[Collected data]
= Beginning of Section =
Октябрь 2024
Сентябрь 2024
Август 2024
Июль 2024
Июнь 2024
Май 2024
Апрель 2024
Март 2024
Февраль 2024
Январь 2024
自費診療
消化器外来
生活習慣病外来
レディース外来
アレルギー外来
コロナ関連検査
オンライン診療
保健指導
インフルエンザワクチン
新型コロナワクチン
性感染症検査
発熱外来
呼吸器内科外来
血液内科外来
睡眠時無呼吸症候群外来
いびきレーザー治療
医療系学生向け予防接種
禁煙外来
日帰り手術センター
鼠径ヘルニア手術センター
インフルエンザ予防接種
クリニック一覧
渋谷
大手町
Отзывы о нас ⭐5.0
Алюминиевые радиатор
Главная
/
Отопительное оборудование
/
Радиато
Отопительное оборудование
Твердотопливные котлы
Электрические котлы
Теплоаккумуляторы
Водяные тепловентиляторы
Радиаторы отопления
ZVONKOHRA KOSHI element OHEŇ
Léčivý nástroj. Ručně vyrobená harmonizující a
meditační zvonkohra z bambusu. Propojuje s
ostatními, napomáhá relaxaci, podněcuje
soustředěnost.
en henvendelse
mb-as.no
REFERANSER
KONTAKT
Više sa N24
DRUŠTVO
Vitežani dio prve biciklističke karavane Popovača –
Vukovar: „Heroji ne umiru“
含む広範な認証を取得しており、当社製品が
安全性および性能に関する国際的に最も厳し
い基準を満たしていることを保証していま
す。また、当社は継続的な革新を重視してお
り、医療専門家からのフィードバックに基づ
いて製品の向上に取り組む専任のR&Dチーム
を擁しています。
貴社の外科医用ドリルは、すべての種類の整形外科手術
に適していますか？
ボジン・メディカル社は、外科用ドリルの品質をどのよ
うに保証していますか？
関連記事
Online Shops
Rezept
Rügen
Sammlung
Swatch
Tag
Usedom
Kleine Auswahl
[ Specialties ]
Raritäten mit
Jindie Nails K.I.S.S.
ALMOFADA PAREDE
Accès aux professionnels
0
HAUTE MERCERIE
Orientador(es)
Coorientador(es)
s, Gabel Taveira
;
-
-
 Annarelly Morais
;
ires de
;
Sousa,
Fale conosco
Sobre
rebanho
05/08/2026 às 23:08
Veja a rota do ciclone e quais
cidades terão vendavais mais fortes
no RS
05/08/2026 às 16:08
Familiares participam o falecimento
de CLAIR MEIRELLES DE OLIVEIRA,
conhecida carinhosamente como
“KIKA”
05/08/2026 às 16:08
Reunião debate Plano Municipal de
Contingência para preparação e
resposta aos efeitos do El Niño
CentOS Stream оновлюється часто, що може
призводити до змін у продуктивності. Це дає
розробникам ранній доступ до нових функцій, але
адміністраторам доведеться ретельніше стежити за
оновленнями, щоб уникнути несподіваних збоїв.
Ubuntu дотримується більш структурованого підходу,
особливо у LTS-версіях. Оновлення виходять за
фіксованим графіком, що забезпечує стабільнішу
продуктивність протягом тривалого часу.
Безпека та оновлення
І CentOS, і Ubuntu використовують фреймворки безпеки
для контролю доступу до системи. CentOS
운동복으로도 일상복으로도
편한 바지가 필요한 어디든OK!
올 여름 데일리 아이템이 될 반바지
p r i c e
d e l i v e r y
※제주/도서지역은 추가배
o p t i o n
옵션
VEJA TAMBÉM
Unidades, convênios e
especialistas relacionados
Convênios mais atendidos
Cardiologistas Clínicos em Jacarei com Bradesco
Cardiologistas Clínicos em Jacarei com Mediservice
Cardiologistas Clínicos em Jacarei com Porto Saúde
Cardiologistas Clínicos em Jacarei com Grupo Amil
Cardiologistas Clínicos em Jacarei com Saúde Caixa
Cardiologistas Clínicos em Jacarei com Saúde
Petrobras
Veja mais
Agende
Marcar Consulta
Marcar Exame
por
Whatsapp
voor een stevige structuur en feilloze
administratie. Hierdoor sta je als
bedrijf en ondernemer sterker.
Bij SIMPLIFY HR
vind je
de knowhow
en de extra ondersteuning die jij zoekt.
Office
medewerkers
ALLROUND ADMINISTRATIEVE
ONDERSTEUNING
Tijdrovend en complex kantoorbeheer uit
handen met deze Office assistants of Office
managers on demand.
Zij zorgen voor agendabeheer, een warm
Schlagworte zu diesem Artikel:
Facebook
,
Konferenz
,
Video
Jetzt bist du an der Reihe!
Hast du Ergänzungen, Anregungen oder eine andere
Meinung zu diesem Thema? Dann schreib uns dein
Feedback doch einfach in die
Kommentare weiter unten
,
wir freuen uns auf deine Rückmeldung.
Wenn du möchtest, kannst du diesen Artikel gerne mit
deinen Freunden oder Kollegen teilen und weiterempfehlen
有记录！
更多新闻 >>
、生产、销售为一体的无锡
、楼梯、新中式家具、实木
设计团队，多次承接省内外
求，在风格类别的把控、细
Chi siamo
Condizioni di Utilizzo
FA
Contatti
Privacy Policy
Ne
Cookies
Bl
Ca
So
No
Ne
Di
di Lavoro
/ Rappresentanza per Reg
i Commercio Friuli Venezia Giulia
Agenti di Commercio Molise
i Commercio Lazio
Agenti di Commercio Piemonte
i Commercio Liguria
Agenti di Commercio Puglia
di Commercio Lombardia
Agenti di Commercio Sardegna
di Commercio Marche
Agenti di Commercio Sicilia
= End of Section =
Please update the records so that each "Отопительное оборудование" becomes "Системы отопления", with everything else left as it is.

**Response to this exercise**.
Октябрь 2024
Сентябрь 2024
Август 2024
Июль 2024
Июнь 2024
Май 2024
Апрель 2024
Март 2024
Февраль 2024
Январь 2024
自費診療
消化器外来
生活習慣病外来
レディース外来
アレルギー外来
コロナ関連検査
オンライン診療
保健指導
インフルエンザワクチン
新型コロナワクチン
性感染症検査
発熱外来
呼吸器内科外来
血液内科外来
睡眠時無呼吸症候群外来
いびきレーザー治療
医療系学生向け予防接種
禁煙外来
日帰り手術センター
鼠径ヘルニア手術センター
インフルエンザ予防接種
クリニック一覧
渋谷
大手町
Отзывы о нас ⭐5.0
Алюминиевые радиатор
Главная
/
Системы отопления
/
Радиато
Системы отопления
Твердотопливные котлы
Электрические котлы
Теплоаккумуляторы
Водяные тепловентиляторы
Радиаторы отопления
ZVONKOHRA KOSHI element OHEŇ
Léčivý nástroj. Ručně vyrobená harmonizující a
meditační zvonkohra z bambusu. Propojuje s
ostatními, napomáhá relaxaci, podněcuje
soustředěnost.
en henvendelse
mb-as.no
REFERANSER
KONTAKT
Više sa N24
DRUŠTVO
Vitežani dio prve biciklističke karavane Popovača –
Vukovar: „Heroji ne umiru“
含む広範な認証を取得しており、当社製品が
安全性および性能に関する国際的に最も厳し
い基準を満たしていることを保証していま
す。また、当社は継続的な革新を重視してお
り、医療専門家からのフィードバックに基づ
いて製品の向上に取り組む専任のR&Dチーム
を擁しています。
貴社の外科医用ドリルは、すべての種類の整形外科手術
に適していますか？
ボジン・メディカル社は、外科用ドリルの品質をどのよ
うに保証していますか？
関連記事
Online Shops
Rezept
Rügen
Sammlung
Swatch
Tag
Usedom
Kleine Auswahl
[ Specialties ]
Raritäten mit
Jindie Nails K.I.S.S.
ALMOFADA PAREDE
Accès aux professionnels
0
HAUTE MERCERIE
Orientador(es)
Coorientador(es)
s, Gabel Taveira
;
-
-
 Annarelly Morais
;
ires de
;
Sousa,
Fale conosco
Sobre
rebanho
05/08/2026 às 23:08
Veja a rota do ciclone e quais
cidades terão vendavais mais fortes
no RS
05/08/2026 às 16:08
Familiares participam o falecimento
de CLAIR MEIRELLES DE OLIVEIRA,
conhecida carinhosamente como
“KIKA”
05/08/2026 às 16:08
Reunião debate Plano Municipal de
Contingência para preparação e
resposta aos efeitos do El Niño
CentOS Stream оновлюється часто, що може
призводити до змін у продуктивності. Це дає
розробникам ранній доступ до нових функцій, але
адміністраторам доведеться ретельніше стежити за
оновленнями, щоб уникнути несподіваних збоїв.
Ubuntu дотримується більш структурованого підходу,
особливо у LTS-версіях. Оновлення виходять за
фіксованим графіком, що забезпечує стабільнішу
продуктивність протягом тривалого часу.
Безпека та оновлення
І CentOS, і Ubuntu використовують фреймворки безпеки
для контролю доступу до системи. CentOS
운동복으로도 일상복으로도
편한 바지가 필요한 어디든OK!
올 여름 데일리 아이템이 될 반바지
p r i c e
d e l i v e r y
※제주/도서지역은 추가배
o p t i o n
옵션
VEJA TAMBÉM
Unidades, convênios e
especialistas relacionados
Convênios mais atendidos
Cardiologistas Clínicos em Jacarei com Bradesco
Cardiologistas Clínicos em Jacarei com Mediservice
Cardiologistas Clínicos em Jacarei com Porto Saúde
Cardiologistas Clínicos em Jacarei com Grupo Amil
Cardiologistas Clínicos em Jacarei com Saúde Caixa
Cardiologistas Clínicos em Jacarei com Saúde
Petrobras
Veja mais
Agende
Marcar Consulta
Marcar Exame
por
Whatsapp
voor een stevige structuur en feilloze
administratie. Hierdoor sta je als
bedrijf en ondernemer sterker.
Bij SIMPLIFY HR
vind je
de knowhow
en de extra ondersteuning die jij zoekt.
Office
medewerkers
ALLROUND ADMINISTRATIEVE
ONDERSTEUNING
Tijdrovend en complex kantoorbeheer uit
handen met deze Office assistants of Office
managers on demand.
Zij zorgen voor agendabeheer, een warm
Schlagworte zu diesem Artikel:
Facebook
,
Konferenz
,
Video
Jetzt bist du an der Reihe!
Hast du Ergänzungen, Anregungen oder eine andere
Meinung zu diesem Thema? Dann schreib uns dein
Feedback doch einfach in die
Kommentare weiter unten
,
wir freuen uns auf deine Rückmeldung.
Wenn du möchtest, kannst du diesen Artikel gerne mit
deinen Freunden oder Kollegen teilen und weiterempfehlen
有记录！
更多新闻 >>
、生产、销售为一体的无锡
、楼梯、新中式家具、实木
设计团队，多次承接省内外
求，在风格类别的把控、细
Chi siamo
Condizioni di Utilizzo
FA
Contatti
Privacy Policy
Ne
Cookies
Bl
Ca
So
No
Ne
Di
di Lavoro
/ Rappresentanza per Reg
i Commercio Friuli Venezia Giulia
Agenti di Commercio Molise
i Commercio Lazio
Agenti di Commercio Piemonte
i Commercio Liguria
Agenti di Commercio Puglia
di Commercio Lombardia
Agenti di Commercio Sardegna
di Commercio Marche
Agenti di Commercio Sicilia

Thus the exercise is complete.